The same paragraph mandates that the challenger must specify the dimensions of the challenging vessel. New Zealand has done this. Without getting into beam, draft, girth, inseam, etc., suffice it to say that a yacht 90-feet long at the water line will easily exceed 100 feet in total length.

Obviously, the Kiwis are thinking big. The boat they propose to bring to the challenge will be twice as big as the 12-meters that have been raced since 1958. And Michael Fay, the millionaire fronting the Kiwi challenge, says he will sign a contract for his "superboat" this week.

This challenge has thrown things into just a bit of a tizzy, as if things could get any more confused hereabouts than they already were.

The San Diego Yacht Club and Sail America rode that same glorious wave in Australia, then got home and found they were not on the same wave length. A bickering over the makeup of a committee actually had to go to an arbitrator, and that particular committee still has not been named.

All of this infighting has centered on how (and where) the 1991 defense would be conducted. However, the political and bureaucratic acrobatics will be rendered moot if this challenge must be confronted, and I don't see how it can be avoided.

It is New Zealand's intent to come to San Diego for a week next summer and leave with the Cup. So much for weeks and weeks with thousands and thousands of visitors bringing millions and millions of dollars. So much for 1991.

The San Diego Yacht Club now has this challenge in hand. Wisely, Fred Frye, the SDYC commodore, is studying it quite seriously. The Deed of Gift, he understands, is not to be taken lightly.

"What do we do?" he said.

That's a good question, mainly because there is no easy answer. The Kiwis, it would seem, are playing according to the way the rules were written--but not according to the way the game has come to be played.

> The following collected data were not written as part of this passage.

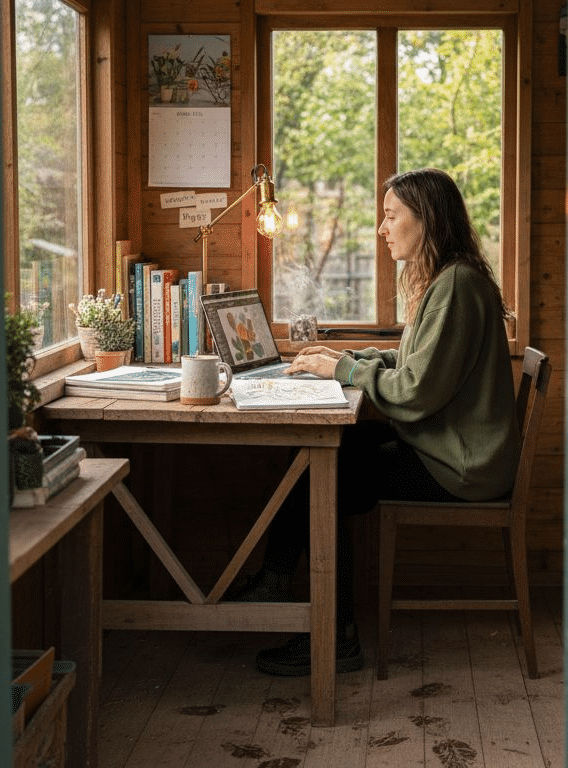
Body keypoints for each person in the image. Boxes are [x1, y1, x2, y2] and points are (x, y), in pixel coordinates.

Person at [233, 167, 521, 677]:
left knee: (330, 472)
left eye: (391, 216)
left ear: (426, 219)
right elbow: (413, 362)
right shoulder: (449, 279)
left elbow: (414, 391)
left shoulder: (456, 286)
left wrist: (342, 370)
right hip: (450, 450)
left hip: (462, 467)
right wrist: (343, 358)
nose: (382, 228)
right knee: (329, 458)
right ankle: (284, 588)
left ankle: (325, 627)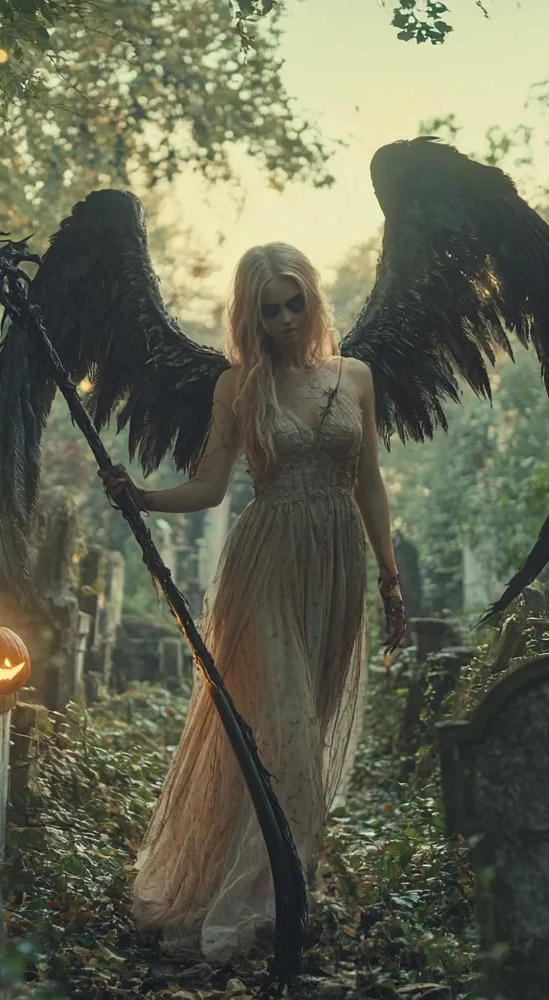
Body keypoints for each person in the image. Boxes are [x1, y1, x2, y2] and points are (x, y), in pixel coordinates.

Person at [100, 241, 406, 961]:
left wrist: (391, 581)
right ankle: (268, 908)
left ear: (314, 297)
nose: (286, 319)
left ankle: (275, 897)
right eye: (269, 310)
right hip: (265, 567)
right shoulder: (238, 388)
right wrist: (140, 497)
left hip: (335, 573)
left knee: (305, 728)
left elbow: (370, 488)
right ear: (251, 315)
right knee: (289, 744)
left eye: (295, 302)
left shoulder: (356, 377)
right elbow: (209, 487)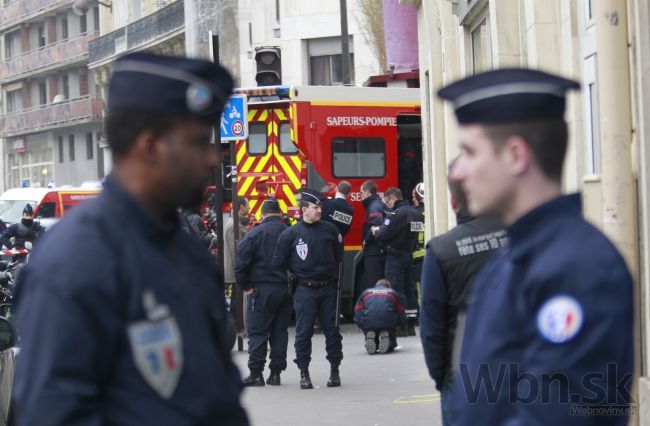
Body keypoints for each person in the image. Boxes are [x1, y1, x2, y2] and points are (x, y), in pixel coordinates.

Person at [12, 52, 249, 425]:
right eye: (199, 143)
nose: (210, 160)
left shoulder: (182, 247)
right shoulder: (77, 260)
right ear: (150, 146)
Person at [439, 68, 633, 425]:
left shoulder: (576, 267)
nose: (457, 172)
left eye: (469, 151)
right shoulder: (516, 258)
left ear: (515, 155)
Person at [420, 158, 506, 426]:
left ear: (454, 202)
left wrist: (442, 378)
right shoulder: (522, 236)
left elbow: (432, 328)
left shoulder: (441, 251)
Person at [273, 190, 344, 390]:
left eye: (320, 207)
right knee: (303, 333)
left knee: (332, 331)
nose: (319, 210)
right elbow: (279, 261)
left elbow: (339, 259)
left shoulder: (330, 230)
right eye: (315, 208)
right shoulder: (290, 234)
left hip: (328, 288)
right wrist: (290, 278)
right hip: (304, 289)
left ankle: (335, 370)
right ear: (304, 209)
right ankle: (304, 373)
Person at [235, 198, 291, 387]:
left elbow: (241, 264)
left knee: (258, 332)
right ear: (279, 213)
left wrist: (245, 286)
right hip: (284, 289)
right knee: (279, 332)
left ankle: (256, 374)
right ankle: (275, 373)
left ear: (263, 214)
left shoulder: (255, 233)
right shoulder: (290, 232)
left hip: (260, 289)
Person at [371, 187, 417, 303]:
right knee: (409, 288)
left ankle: (399, 316)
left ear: (392, 199)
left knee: (395, 288)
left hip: (395, 256)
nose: (387, 205)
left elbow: (384, 233)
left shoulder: (396, 213)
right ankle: (411, 316)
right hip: (409, 254)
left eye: (387, 202)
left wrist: (376, 231)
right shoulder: (415, 212)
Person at [354, 279, 406, 355]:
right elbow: (401, 311)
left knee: (371, 329)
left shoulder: (365, 293)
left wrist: (362, 327)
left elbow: (358, 311)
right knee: (390, 337)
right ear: (388, 286)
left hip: (369, 323)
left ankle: (371, 338)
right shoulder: (392, 293)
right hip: (388, 323)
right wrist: (401, 326)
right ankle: (389, 341)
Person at [405, 182, 426, 336]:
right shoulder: (430, 212)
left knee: (418, 290)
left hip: (417, 256)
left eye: (414, 196)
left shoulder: (415, 213)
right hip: (427, 255)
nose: (413, 199)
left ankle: (422, 316)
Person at [361, 180, 386, 287]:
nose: (361, 196)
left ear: (367, 192)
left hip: (374, 252)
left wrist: (366, 240)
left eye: (361, 193)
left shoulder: (374, 206)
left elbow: (376, 226)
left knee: (373, 283)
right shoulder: (380, 204)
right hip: (379, 251)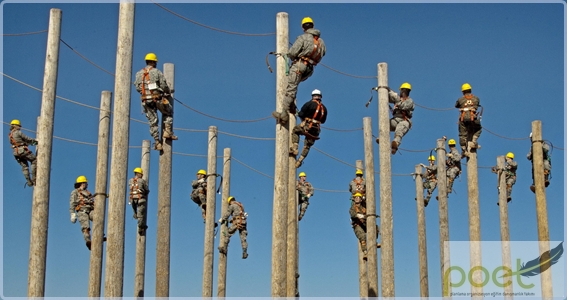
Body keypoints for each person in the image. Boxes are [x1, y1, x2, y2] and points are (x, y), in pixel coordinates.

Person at [272, 17, 326, 125]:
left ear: (303, 27)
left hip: (299, 66)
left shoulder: (303, 38)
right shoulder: (321, 42)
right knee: (294, 85)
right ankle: (291, 105)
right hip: (310, 70)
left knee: (290, 87)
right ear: (312, 26)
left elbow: (292, 53)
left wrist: (289, 56)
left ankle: (283, 113)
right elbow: (323, 53)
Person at [134, 52, 177, 151]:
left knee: (153, 122)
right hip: (157, 98)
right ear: (153, 62)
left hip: (145, 100)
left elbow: (137, 87)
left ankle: (157, 142)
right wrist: (167, 92)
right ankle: (167, 131)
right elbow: (163, 85)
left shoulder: (138, 74)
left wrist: (146, 92)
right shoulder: (156, 72)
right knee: (168, 111)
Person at [290, 89, 328, 168]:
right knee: (307, 146)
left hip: (307, 126)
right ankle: (300, 160)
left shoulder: (309, 104)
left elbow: (301, 114)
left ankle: (295, 148)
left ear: (313, 96)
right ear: (320, 97)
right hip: (316, 130)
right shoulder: (324, 108)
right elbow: (323, 121)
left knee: (295, 130)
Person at [375, 83, 415, 154]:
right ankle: (382, 138)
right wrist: (383, 90)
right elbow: (389, 97)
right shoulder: (398, 98)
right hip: (395, 119)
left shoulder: (410, 101)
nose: (403, 92)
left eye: (405, 91)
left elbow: (404, 106)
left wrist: (397, 103)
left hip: (404, 121)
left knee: (399, 131)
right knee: (385, 123)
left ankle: (395, 144)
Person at [69, 176, 102, 250]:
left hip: (90, 210)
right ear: (82, 183)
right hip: (82, 211)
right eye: (86, 183)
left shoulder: (87, 192)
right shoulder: (75, 192)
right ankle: (88, 241)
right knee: (86, 227)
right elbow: (72, 203)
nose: (87, 184)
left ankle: (99, 235)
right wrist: (72, 213)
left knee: (98, 219)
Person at [349, 192, 380, 260]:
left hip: (365, 223)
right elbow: (352, 214)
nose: (357, 199)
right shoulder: (353, 208)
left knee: (375, 228)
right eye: (356, 198)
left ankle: (374, 242)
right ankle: (365, 252)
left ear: (361, 199)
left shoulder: (364, 205)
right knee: (362, 236)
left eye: (358, 197)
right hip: (357, 225)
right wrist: (358, 215)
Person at [8, 119, 38, 187]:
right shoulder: (18, 132)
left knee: (24, 167)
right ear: (16, 126)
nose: (20, 127)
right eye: (19, 126)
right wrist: (36, 141)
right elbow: (27, 138)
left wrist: (28, 143)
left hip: (16, 152)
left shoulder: (10, 135)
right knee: (34, 160)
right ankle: (34, 178)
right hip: (22, 150)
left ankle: (29, 182)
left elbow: (19, 141)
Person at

This is reminiscent of New Zealand's quest for America's Cup in Australia. If every hull was aluminum but one, guess whose was fiberglass? Naturally, it was the Kiwis' KZ-7. In the midst of considerable brouhaha over KZ-7's legality, the Kiwis reached the challenger final before losing to Stars & Stripes. Ultimately, KZ-7 was legal because nothing in the rules said it wasn't.

So here it is, only a few months later, and the renegade Kiwis are stirring the water once again. I am sure these guys figure they will have America's Cup on parade in New Zealand by the middle of next June.

And then . . .

Look for the Kiwis to challenge for the Super Bowl and the World Series. I figure they'll find a way to play the Super Bowl on a sheep farm and the World Series on a cricket pitch. After all, how can challenges be honorably declined?